Political and Economic Interests Trump Employing Good Policies

09 October 2008

The South China Morning Post reports today that a journalist for Oriental Outlook magazine, Sun Chunlong, was forced to suppress his reporting about a mine cover-up that killed at least 40 people in Shanxi. The accident occurred on August 1, 2008 at a mine owned by Tianyuan Iron and Steel, a key SOE that makes important for China’s military and space programs.


Sun was quoted as saying, "I was told that the State Administration of Work Safety had taken over. I must keep my mouth shut from now on… (t)here is pressure, and the situation is delicate."


The cover-up suggests that protecting complex political and economic interests has, again, superseded press freedoms and worker safety in terms of importance. These results mirror similar findings in a new report by MIT researchers about emissions coming from coal-fired power plants.
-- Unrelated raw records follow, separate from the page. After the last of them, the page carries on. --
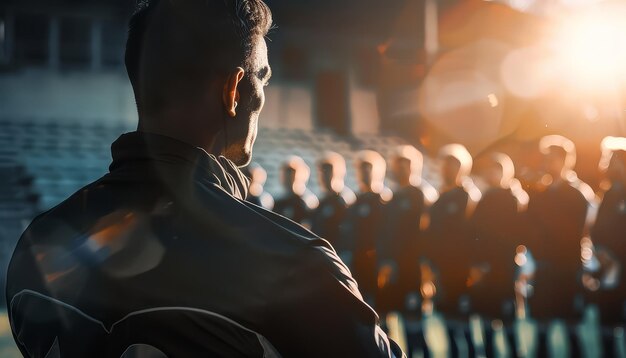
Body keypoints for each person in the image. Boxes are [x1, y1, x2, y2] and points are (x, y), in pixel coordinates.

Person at [5, 1, 405, 357]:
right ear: (233, 92)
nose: (262, 93)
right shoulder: (293, 266)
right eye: (261, 79)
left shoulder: (36, 246)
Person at [526, 135, 593, 321]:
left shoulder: (577, 194)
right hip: (543, 269)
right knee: (541, 326)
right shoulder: (540, 194)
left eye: (552, 158)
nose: (547, 163)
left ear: (565, 161)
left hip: (567, 269)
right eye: (545, 158)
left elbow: (579, 232)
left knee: (571, 327)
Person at [377, 145, 438, 314]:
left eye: (407, 164)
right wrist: (386, 261)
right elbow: (387, 233)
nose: (402, 169)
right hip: (394, 267)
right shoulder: (392, 197)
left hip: (414, 268)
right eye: (399, 165)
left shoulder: (421, 194)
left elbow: (426, 235)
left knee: (414, 322)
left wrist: (426, 267)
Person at [470, 153, 529, 320]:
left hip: (504, 265)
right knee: (487, 313)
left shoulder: (513, 198)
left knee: (506, 313)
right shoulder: (486, 197)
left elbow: (516, 235)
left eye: (496, 170)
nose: (491, 174)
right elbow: (477, 232)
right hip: (486, 266)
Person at [426, 144, 481, 318]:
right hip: (440, 268)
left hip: (460, 268)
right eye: (446, 163)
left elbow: (474, 233)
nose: (449, 168)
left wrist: (473, 264)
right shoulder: (439, 197)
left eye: (454, 164)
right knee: (446, 317)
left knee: (462, 320)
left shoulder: (468, 196)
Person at [345, 150, 392, 305]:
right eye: (361, 169)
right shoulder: (355, 201)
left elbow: (388, 233)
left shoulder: (384, 199)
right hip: (358, 263)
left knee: (380, 309)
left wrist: (385, 260)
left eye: (368, 169)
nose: (364, 173)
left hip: (377, 263)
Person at [589, 136, 626, 325]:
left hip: (619, 265)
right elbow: (597, 230)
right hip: (609, 269)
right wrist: (603, 254)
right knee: (609, 323)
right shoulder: (609, 194)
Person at [310, 151, 356, 250]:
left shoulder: (344, 200)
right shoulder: (321, 201)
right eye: (322, 172)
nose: (324, 177)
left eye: (328, 172)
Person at [273, 155, 319, 226]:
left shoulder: (308, 203)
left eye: (292, 176)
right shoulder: (279, 202)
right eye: (286, 176)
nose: (289, 181)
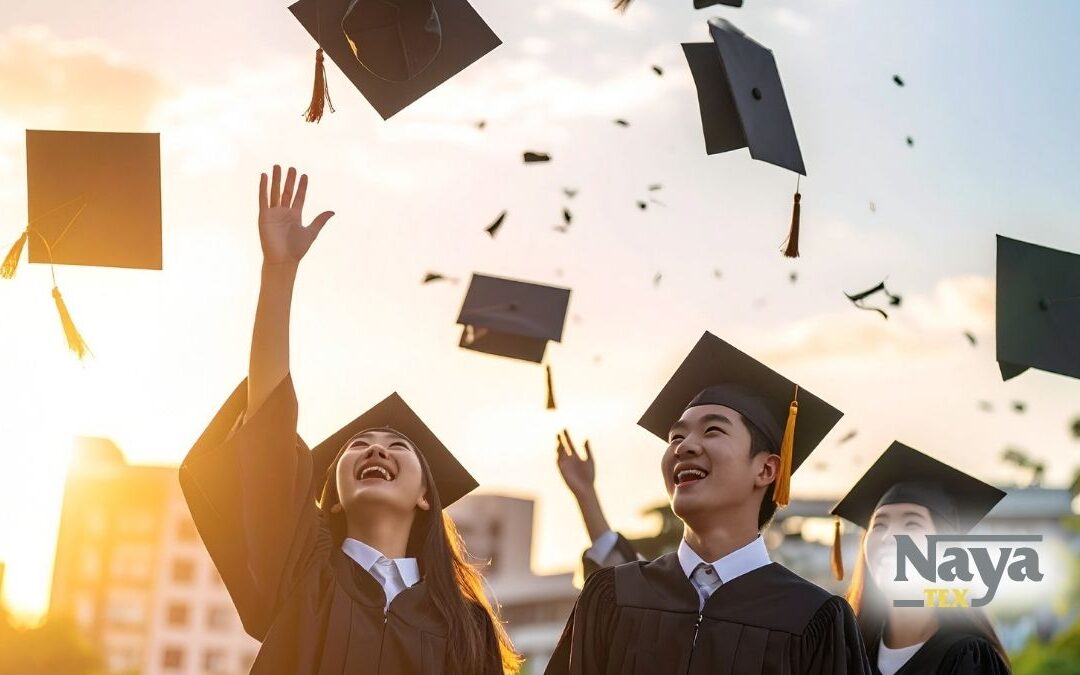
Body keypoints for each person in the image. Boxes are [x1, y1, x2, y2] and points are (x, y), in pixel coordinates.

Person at [179, 165, 520, 675]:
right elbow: (269, 433)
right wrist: (279, 274)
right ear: (331, 494)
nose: (376, 449)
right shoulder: (301, 573)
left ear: (426, 495)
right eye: (358, 445)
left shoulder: (466, 628)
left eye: (397, 446)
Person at [546, 331, 871, 675]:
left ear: (765, 469)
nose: (684, 446)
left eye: (713, 430)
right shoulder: (613, 596)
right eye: (676, 436)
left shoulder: (812, 618)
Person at [831, 442, 1011, 675]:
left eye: (912, 523)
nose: (889, 536)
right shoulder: (845, 653)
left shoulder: (970, 658)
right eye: (880, 524)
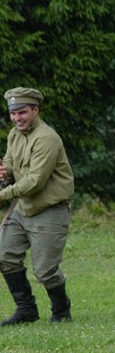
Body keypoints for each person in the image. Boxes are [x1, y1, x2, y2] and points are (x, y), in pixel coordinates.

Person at [0, 87, 75, 326]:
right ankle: (26, 311)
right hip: (22, 208)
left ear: (35, 109)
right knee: (4, 256)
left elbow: (35, 180)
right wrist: (5, 170)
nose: (17, 118)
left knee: (45, 271)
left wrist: (3, 194)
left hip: (49, 211)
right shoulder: (15, 134)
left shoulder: (47, 138)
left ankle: (62, 312)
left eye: (22, 112)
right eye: (13, 113)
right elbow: (11, 161)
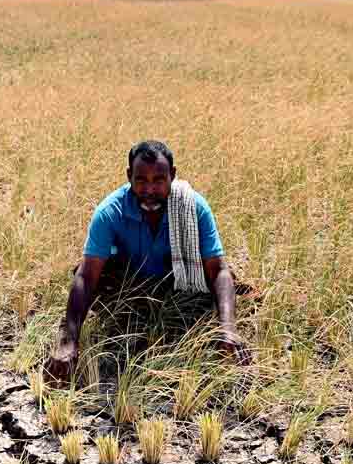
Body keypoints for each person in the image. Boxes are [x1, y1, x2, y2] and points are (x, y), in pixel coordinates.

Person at [44, 140, 250, 383]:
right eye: (141, 180)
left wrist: (228, 328)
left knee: (224, 280)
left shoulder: (193, 207)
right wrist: (68, 341)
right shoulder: (110, 212)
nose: (150, 189)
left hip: (179, 289)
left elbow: (218, 271)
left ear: (172, 175)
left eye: (159, 180)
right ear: (129, 176)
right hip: (130, 291)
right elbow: (86, 277)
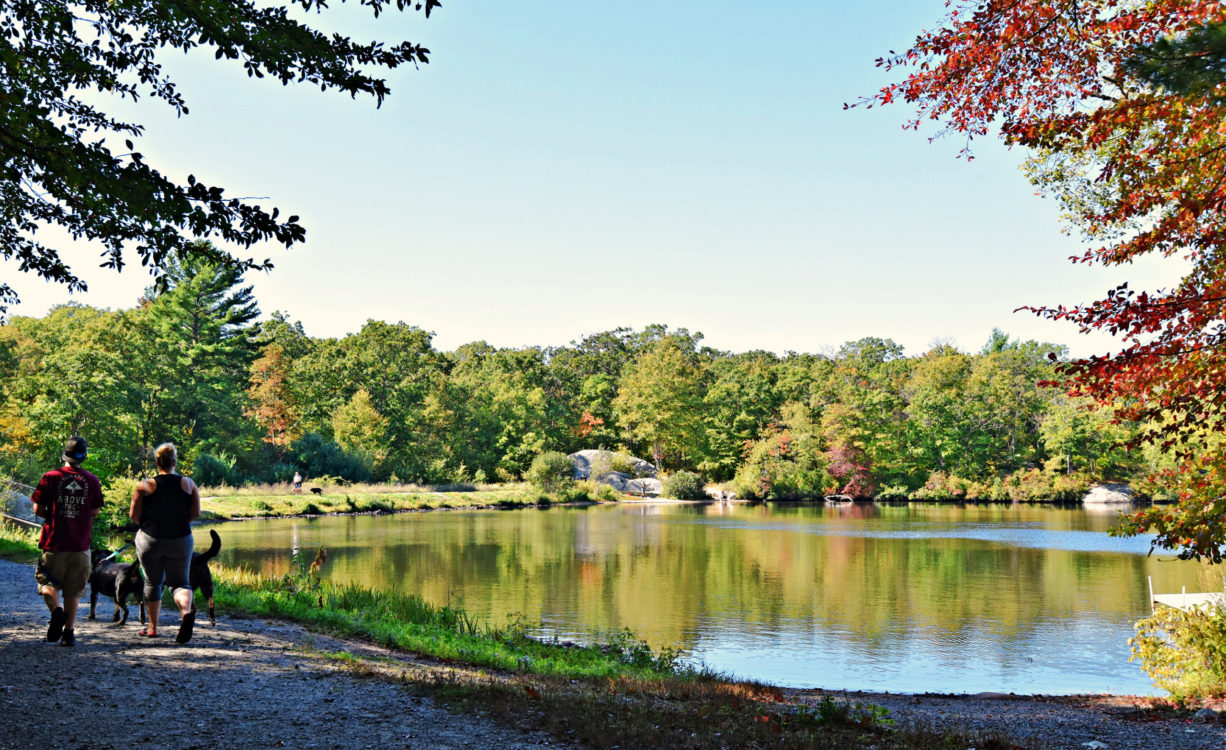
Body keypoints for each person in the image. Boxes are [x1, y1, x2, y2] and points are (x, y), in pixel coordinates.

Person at [31, 436, 104, 647]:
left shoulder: (51, 477)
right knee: (73, 591)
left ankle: (57, 612)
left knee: (46, 582)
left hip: (54, 543)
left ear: (65, 454)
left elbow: (37, 508)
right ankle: (69, 633)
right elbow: (95, 511)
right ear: (83, 456)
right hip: (81, 545)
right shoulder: (92, 480)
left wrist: (53, 516)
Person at [130, 443, 201, 643]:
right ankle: (186, 612)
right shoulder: (188, 484)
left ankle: (152, 628)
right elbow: (195, 514)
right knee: (180, 583)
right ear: (175, 462)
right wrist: (176, 524)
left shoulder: (144, 486)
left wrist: (151, 524)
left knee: (153, 582)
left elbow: (134, 516)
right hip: (180, 538)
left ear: (157, 462)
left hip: (149, 539)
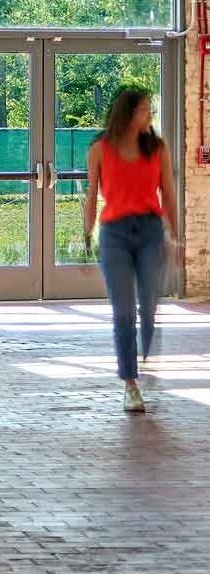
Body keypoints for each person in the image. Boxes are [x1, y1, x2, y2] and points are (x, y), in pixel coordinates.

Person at [84, 86, 180, 414]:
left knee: (149, 309)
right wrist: (86, 233)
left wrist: (176, 237)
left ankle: (145, 356)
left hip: (151, 232)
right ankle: (130, 383)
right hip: (115, 235)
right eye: (144, 109)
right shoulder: (100, 148)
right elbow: (91, 192)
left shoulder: (158, 148)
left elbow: (168, 193)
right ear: (128, 112)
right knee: (123, 310)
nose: (149, 115)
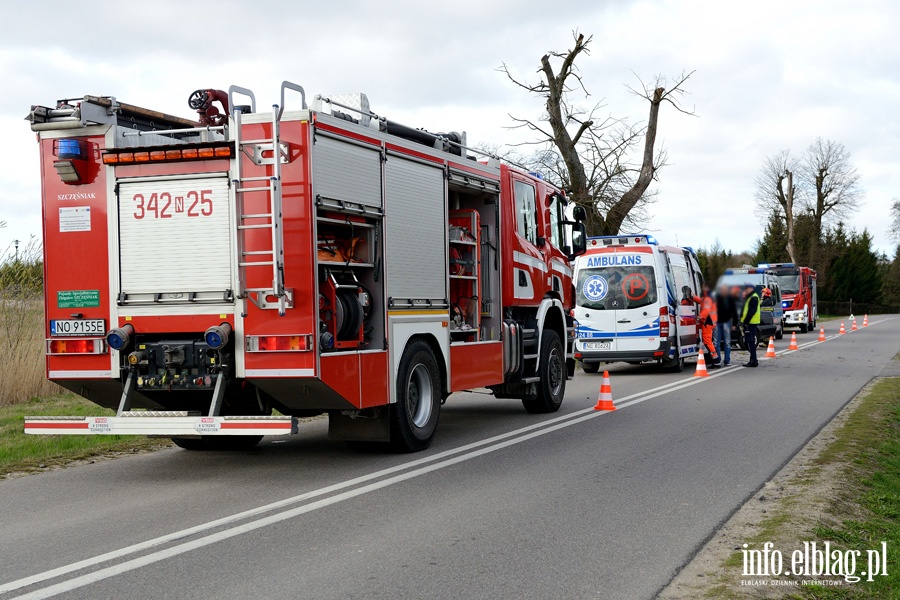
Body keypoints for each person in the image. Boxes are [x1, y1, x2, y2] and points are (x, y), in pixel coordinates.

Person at [693, 283, 720, 368]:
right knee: (708, 341)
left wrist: (700, 317)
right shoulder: (708, 297)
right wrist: (693, 297)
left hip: (708, 322)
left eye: (703, 287)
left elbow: (706, 309)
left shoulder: (708, 298)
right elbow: (701, 301)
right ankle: (715, 360)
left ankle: (716, 360)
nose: (702, 288)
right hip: (709, 321)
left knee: (708, 342)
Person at [741, 284, 761, 368]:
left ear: (752, 288)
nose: (746, 290)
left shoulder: (753, 297)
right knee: (750, 342)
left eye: (747, 289)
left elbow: (751, 311)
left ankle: (754, 361)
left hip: (750, 323)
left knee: (750, 342)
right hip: (750, 322)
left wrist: (745, 322)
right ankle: (752, 360)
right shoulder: (751, 297)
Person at [715, 284, 736, 366]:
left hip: (726, 322)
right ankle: (718, 360)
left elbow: (734, 312)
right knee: (716, 343)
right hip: (717, 322)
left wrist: (734, 324)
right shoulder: (717, 298)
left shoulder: (730, 299)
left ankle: (727, 360)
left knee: (727, 342)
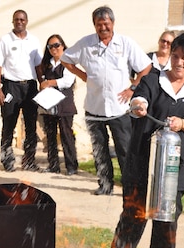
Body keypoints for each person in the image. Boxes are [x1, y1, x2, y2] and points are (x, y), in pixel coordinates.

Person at [95, 32, 184, 248]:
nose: (179, 63)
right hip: (142, 164)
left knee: (166, 219)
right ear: (170, 55)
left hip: (174, 168)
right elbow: (140, 98)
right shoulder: (152, 80)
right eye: (176, 56)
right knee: (133, 216)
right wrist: (139, 105)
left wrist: (182, 123)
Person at [61, 5, 152, 195]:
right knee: (99, 150)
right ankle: (105, 185)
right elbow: (65, 58)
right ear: (94, 25)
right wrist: (82, 74)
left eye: (106, 24)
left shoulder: (125, 43)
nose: (103, 28)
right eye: (99, 24)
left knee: (125, 150)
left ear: (113, 23)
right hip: (94, 108)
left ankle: (130, 187)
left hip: (119, 109)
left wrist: (133, 87)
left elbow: (145, 67)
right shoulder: (86, 44)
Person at [0, 9, 43, 172]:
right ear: (13, 22)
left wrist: (42, 84)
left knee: (31, 126)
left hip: (30, 86)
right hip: (10, 87)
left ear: (26, 21)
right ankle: (7, 161)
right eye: (16, 20)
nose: (19, 22)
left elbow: (38, 65)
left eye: (22, 19)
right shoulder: (5, 40)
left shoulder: (34, 41)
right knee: (8, 124)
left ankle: (29, 161)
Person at [39, 34, 78, 175]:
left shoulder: (68, 62)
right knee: (50, 136)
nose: (54, 48)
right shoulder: (47, 64)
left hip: (64, 105)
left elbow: (67, 81)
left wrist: (50, 83)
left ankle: (71, 166)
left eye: (56, 45)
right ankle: (53, 165)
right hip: (49, 105)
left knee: (66, 136)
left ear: (62, 46)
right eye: (50, 46)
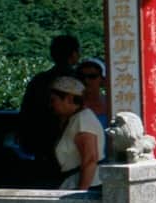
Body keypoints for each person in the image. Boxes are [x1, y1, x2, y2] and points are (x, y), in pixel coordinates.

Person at [19, 35, 84, 182]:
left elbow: (26, 113)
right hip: (73, 143)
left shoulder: (39, 80)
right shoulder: (78, 81)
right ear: (74, 54)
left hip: (42, 142)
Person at [48, 77, 102, 190]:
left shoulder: (83, 119)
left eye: (54, 100)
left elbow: (90, 159)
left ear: (69, 99)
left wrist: (81, 194)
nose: (51, 105)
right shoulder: (73, 119)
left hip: (87, 185)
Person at [75, 58, 111, 125]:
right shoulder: (72, 105)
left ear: (102, 80)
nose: (86, 80)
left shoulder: (111, 103)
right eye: (82, 77)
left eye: (92, 76)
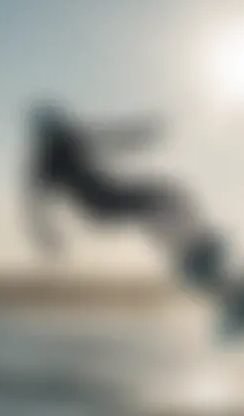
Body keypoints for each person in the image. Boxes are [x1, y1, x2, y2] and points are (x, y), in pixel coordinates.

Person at [23, 99, 225, 290]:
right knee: (166, 197)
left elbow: (111, 137)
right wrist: (46, 235)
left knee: (158, 206)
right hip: (105, 201)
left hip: (105, 202)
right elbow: (36, 205)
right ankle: (191, 254)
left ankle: (190, 257)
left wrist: (47, 236)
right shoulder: (50, 159)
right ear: (51, 130)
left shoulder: (54, 154)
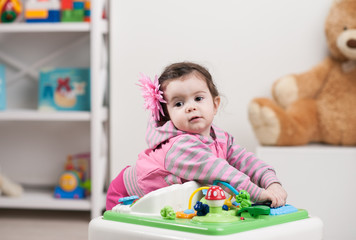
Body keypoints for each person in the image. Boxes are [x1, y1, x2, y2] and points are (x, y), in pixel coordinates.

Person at [106, 62, 287, 210]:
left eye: (198, 98)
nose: (190, 107)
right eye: (179, 103)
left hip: (165, 199)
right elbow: (222, 173)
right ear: (168, 114)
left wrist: (271, 182)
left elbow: (245, 160)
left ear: (215, 105)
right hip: (127, 197)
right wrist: (259, 194)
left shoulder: (221, 137)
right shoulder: (181, 146)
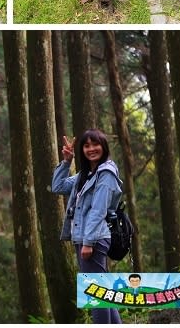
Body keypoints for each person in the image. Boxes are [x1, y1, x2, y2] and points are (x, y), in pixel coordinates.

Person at [52, 130, 123, 324]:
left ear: (104, 147)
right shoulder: (86, 175)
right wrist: (67, 162)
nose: (91, 149)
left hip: (94, 239)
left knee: (95, 295)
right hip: (84, 238)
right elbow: (57, 187)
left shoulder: (106, 173)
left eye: (95, 144)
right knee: (102, 291)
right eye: (86, 145)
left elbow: (98, 211)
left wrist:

The article shows that the energy sector is more complex, and generally more “advanced”, than the international media gives it credit for. A summary of the report says:


"A detailed analysis of powerplants in China by MIT researchers debunks the widespread notion that outmoded energy technology or the utter absence of government regulation is to blame for that country's notorious air-pollution problems. The real issue, the study found, involves complicated interactions between new market forces, new commercial pressures and new types of governmental regulation."


The SCMP report and the new MIT report would seem to suggest that improving China’s labour and environmental situations will depend on increasing the pressure compelling officials to abide by environmental and labour laws, perfecting and enhancing the regulatory framework, while fighting endemic corruption. Certainly, public pressure and press supervision is a necessary component for this strategy to work.